Climatizzatori nelle aule
A parole la scuola è una priorità. Poi però, la realtà rivela un altro scenario
Climatizzatori nelle aule. L'emendamento bocciato dal governo
Climatizzatori nelle aule. Lo abbiamo scritto qualche giorno fa. Sono la soluzione immediata e praticabile. Sicuramente non fattibili per il prossimo settembre. A parole la scuola è una priorità. Purtroppo, possiamo constatarlo che dopo ogni emergenza, la parola più abusata e quindi svalutata è il disco rotto della priorità, utilizzata per il cambio della legge elettorale, per la sicurezza, per il lavoro...
Fatta questa breve premessa, la scuola declinata nel personale e negli alunni/studenti che la frequentano ha avuto un’ulteriore conferma della sua inconsistenza. I parlamentari hanno bocciato un emendamento della senatrice E. Pavanelli. Ecco la trascrizione dell'audio, presente nella sua pagina Fb: "HANNO BOCCIATO UN EMENDAMENTO PER METTERE I CONDIZIONATORI NELLE SCUOLE. La domanda è PERCHÉ? E poi ci dicono che la scuola è una priorità. Durante gli esami di maturità, tantissimi insegnanti e genitori hanno raccontato di classi trasformate in forni, studenti costretti ad affrontare prove con temperature insostenibili. Il caldo non è un'emergenza passeggera: è una realtà destinata a peggiorare. Continuare a ignorarlo significa mettere a rischio la salute degli studenti, del personale scolastico e la qualità dell'apprendimento. Investire i soldi del PNRR anche nell’introduzione di condizionatori nelle scuole vuol dire investire in scuole sicure e vivibili. Bocciare una proposta del genere significa perdere un'occasione per migliorare la vita di milioni di persone. La domanda è sempre la stessa. Perché il no della maggioranza?

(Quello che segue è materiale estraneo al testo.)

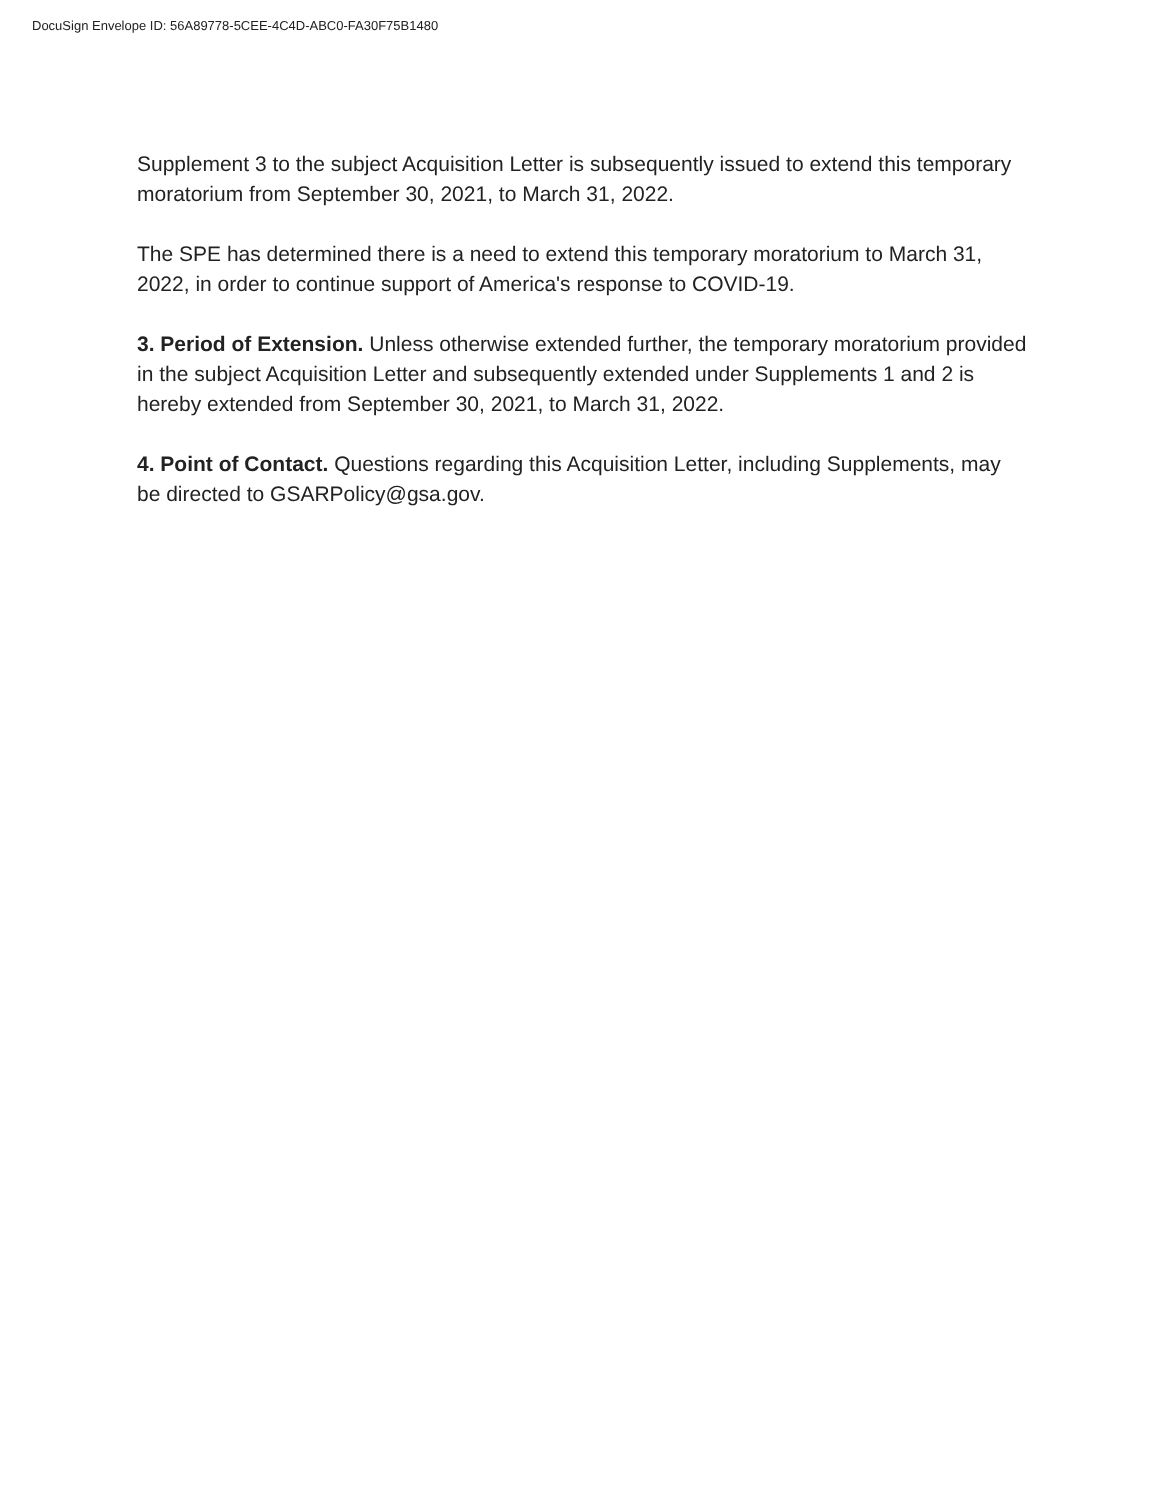DocuSign Envelope ID: 56A89778-5CEE-4C4D-ABC0-FA30F75B1480
Supplement 3 to the subject Acquisition Letter is subsequently issued to extend this temporary moratorium from September 30, 2021, to March 31, 2022.
The SPE has determined there is a need to extend this temporary moratorium to March 31, 2022, in order to continue support of America's response to COVID-19.
3. Period of Extension. Unless otherwise extended further, the temporary moratorium provided in the subject Acquisition Letter and subsequently extended under Supplements 1 and 2 is hereby extended from September 30, 2021, to March 31, 2022.
4. Point of Contact. Questions regarding this Acquisition Letter, including Supplements, may be directed to GSARPolicy@gsa.gov.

La possibile risposta di Michele Serra
Il giornalista e scrittore M. Serra fornisce una possibile risposta ("Ci penserà il buon Dio" la Repubblica ) all'insensibilità generale della destra alle criticità imposte dal cambiamento climatico. Innanzitutto un negazionismo di fondo che ha come suoi maestri il Presidente Trump e J. Milei (Argentina). P. Vineis e L. Savarino (Come sopravvivere alla crisi ambientale, Raffaello Cortina Editore 2026) riportano la dichiarazione di quest'ultimo che incolpare gli uomini per il cambiamento climatico risponde a " unico obiettivo di raccogliere fondi per finanziare fannulloni socialisti che scrivono su giornali di quarto ordine".
M. Serra conclude il ragionamento, includendo però tutta la politica: "Al di là di questa constatazione (più vince la destra, meno ci si preoccupa del clima: sintesi brutale ma suffragata dai fatti e dalle parole), il tragico sospetto è che il cambiamento delle abitudini di vita richiesto dall’emergenza sia così radicale, e così impopolare, che nessuna classe dirigente al mondo avrebbe il coraggio e la forza per proporlo".
Purtroppo, come per il Covid, saremo costretti a prendere delle decisioni drastiche.